Loin de la Kabbale hollywoodienne, popularisée par Madonna, Demi Moore ou Britney Spears, de nouveaux adeptes, en quête de spiritualité, affluent plus nombreux chaque année dans le nord d’Israël, à Safed, capitale de ce courant mystique du judaïsme.

Le centre Ascent organise chaque année des séminaires d’été d’étude de la Kabbale de plus en plus populaires chez les juifs et les non juifs à la recherche de réponses qu’ils espèrent trouver dans les textes ésotériques.

Sheree Sharan, 31 ans, est venue de Chicago pour s’immerger dans la ville ultra-orthodoxe et humer "son énergie". "J’étais en recherche de mystique juive et Safed représente le quartier général des études de la Kabbale", dit-elle.

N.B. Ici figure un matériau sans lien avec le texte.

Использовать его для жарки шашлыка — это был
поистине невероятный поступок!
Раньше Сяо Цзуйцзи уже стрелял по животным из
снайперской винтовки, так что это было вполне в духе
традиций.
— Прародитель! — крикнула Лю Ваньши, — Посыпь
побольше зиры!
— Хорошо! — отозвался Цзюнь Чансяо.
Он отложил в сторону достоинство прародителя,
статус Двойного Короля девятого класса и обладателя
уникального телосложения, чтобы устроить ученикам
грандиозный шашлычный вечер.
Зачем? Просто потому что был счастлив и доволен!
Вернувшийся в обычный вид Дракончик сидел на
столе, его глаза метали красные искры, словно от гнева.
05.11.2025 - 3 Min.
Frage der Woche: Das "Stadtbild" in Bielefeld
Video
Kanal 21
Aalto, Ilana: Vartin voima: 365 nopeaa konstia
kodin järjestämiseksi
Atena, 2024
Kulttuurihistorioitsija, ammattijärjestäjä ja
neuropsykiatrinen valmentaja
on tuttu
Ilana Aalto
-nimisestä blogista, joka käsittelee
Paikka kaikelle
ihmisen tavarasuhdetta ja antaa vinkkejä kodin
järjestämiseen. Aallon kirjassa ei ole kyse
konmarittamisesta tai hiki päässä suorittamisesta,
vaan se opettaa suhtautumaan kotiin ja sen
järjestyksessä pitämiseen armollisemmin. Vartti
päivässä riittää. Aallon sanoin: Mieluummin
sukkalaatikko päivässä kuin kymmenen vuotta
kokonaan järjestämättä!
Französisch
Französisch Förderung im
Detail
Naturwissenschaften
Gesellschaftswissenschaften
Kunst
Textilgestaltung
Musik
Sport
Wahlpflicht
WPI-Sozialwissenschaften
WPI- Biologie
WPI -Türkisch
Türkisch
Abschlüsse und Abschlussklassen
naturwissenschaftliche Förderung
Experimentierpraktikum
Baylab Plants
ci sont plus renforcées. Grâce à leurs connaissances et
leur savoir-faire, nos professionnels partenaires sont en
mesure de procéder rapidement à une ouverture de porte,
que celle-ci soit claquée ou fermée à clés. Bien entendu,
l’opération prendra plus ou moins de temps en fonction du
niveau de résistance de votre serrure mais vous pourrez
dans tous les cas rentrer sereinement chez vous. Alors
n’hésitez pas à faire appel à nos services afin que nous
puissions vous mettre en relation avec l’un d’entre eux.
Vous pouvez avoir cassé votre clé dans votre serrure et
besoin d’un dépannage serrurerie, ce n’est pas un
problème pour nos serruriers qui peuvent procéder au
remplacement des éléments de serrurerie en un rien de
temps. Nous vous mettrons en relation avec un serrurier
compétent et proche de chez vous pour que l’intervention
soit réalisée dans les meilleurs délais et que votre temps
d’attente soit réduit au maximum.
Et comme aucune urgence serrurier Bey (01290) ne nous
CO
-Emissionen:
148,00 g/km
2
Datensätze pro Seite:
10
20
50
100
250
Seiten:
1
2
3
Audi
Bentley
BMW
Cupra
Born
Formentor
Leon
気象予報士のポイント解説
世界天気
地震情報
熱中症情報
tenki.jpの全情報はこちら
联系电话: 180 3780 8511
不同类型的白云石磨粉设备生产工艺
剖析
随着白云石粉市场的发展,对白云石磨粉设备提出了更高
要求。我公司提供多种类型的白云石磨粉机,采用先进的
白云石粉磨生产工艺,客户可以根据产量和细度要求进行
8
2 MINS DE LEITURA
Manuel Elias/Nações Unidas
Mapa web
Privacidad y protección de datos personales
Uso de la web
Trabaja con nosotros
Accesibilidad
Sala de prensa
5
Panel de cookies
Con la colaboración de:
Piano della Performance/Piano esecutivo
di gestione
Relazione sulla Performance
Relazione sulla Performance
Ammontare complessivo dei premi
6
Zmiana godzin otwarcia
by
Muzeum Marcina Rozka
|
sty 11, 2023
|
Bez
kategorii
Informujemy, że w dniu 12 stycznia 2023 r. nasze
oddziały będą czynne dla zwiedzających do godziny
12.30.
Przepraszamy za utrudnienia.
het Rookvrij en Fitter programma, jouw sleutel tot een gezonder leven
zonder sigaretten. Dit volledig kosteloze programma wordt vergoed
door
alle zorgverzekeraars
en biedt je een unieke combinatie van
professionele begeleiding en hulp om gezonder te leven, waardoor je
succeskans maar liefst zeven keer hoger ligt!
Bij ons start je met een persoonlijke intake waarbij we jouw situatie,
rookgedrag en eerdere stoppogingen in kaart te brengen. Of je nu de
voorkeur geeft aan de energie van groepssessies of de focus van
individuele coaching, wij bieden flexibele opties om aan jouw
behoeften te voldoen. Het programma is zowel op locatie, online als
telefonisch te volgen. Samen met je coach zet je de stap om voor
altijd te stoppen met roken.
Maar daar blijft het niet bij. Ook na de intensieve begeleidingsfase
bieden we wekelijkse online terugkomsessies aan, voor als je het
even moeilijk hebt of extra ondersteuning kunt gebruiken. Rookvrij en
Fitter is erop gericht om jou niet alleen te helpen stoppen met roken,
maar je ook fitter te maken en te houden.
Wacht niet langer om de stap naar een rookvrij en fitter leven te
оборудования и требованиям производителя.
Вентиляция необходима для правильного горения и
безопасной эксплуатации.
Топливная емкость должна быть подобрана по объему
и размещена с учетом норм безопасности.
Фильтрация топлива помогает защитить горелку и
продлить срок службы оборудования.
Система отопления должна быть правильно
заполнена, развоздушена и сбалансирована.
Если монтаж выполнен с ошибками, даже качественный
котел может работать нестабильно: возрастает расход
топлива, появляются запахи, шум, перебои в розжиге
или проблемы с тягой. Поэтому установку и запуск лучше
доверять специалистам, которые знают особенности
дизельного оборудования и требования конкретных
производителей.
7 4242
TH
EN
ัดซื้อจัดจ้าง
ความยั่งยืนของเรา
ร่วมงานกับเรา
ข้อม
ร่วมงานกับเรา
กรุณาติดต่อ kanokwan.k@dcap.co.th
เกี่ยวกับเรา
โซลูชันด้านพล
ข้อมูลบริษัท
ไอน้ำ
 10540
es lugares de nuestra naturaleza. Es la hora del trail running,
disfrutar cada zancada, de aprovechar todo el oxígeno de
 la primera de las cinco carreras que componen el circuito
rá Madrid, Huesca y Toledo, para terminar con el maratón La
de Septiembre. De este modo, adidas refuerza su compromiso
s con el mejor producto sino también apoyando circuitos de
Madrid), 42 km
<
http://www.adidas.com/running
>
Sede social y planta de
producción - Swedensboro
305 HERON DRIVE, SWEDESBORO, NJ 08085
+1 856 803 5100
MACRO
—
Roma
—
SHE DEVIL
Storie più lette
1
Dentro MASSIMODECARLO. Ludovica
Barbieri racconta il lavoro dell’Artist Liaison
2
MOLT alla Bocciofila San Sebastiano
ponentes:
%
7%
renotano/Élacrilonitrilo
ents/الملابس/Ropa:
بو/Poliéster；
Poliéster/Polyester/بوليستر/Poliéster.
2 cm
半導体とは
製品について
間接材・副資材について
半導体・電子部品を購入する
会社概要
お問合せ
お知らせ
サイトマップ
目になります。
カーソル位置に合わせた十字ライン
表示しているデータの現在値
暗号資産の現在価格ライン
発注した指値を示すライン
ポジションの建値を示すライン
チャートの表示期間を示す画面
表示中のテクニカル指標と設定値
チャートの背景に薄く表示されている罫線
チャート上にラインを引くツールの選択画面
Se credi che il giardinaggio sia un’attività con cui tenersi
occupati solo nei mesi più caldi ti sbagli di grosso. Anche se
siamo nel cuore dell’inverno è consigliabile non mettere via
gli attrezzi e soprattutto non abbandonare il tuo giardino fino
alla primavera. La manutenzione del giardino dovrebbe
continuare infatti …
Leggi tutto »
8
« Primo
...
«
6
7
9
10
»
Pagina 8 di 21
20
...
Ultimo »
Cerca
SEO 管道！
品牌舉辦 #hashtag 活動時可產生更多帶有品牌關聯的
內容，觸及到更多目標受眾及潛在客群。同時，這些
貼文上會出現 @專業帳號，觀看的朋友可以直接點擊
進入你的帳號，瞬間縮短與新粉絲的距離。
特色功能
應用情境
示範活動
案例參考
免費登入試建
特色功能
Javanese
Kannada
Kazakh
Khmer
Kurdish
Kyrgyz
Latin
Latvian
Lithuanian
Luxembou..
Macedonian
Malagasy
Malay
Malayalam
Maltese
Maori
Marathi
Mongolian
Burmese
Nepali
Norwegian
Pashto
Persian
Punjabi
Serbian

Depuis deux ans, elle s’interesse à cette pratique, qui s’est développée au Moyen-Age après la publication du Zohar, "le Livre de la splendeur", un recueil de commentaires ésotériques de la Torah.

La Kabbale a la réputation de tourner la tête de ceux qui se plongent dans ses mystères. Les interprétations ésotériques des textes sacrés ont exercé de tout temps une fascination sur les personnes sensibles à son aspect magique.

"La Kabbale offre un tas de réponses pratiques pour la vie quotidienne. Elle donne des formules pour expliquer les choses en des termes très logiques", soutient Sheree Sharan, qui déjeune avec des camarades après un cours.

Devori Sacks est, elle, venue à Safed pour se "recentrer" sur elle-même.

"Je voulais me concentrer sur moi, oublier les aspects matérialistes de la vie", confie cette New-Yorkaise de 24 ans. La Kabbale, dit-elle, "explique votre comportement, améliore votre vie".

Le rabbin Mordechaï Siev, directeur du programme en anglais du centre Ascent, assure qu’une plongée dans les textes religieux permet aux nouveaux initiés de "se connecter à leur âme". Mais, met-il en garde, "nous ne sommes pas là pour prédire des événements comme certains peuvent le croire".

Point d’orgue du séminaire: au lever de lune, les étudiants déambuleront, avec des milliers de fidèles, dans le cimetière de la ville pour se rendre sur la tombe du plus connu des kabbalistes, le rabbin Isaac Luria, dit "Ari le saint", mort en 1572.

Kabbaliste depuis 30 ans et invité du centre, Schlomo Schwartz, qui enseigne à Los Angeles, a vu au cours des dernières années le phénomène de la Kabbale prendre de l’ampleur.

"La Kabbale est devenue populaire. Grâce à Dieu, Madonna l’a mise en une des journaux, se félicite-t-il. Les rabbins ne sont pas aussi célèbres que Madonna, ils ne passent pas sur MTV", du nom de la chaîne musicale américaine.

Loin du strass et des paillettes de la Californie, il juge que cet appétit grandissant pour le mysticisme se nourrit de la "faillite" des institutions et des valeurs dans un monde globalisé.

"Prenez l’exemple du mariage: les gens divorcent à tout va, assure-t-il, en secouant sa longue barbe blanche. Ils cherchent désespérément un sens à leur vie".

Si certains rabbins sont reconnaissants de cette publicité, ils mettent toutefois en garde contre les dérives de pratiques qui s’apparentent plus à un culte païen, pas toujours désintéressé, au point de susciter l’inquiétude d’associations antisectes en Europe.

Quelques centres "s’apparentent plus à des sectes", déclare Schlomo Schwarz. "Ils n’enseignent pas la Kabbale mais comment l’utiliser pour avoir du succès dans sa vie", juge-t-il. "J’appelle cela de la +blablalogie+", poursuit le rabbin.

La tradition juive impose des restrictions draconiennes à l’étude de la Kabbale, réservée aux seuls juifs, de sexe masculin, mariés et âgés de plus de 40 ans, ayant derrière eux de longues études du Talmud.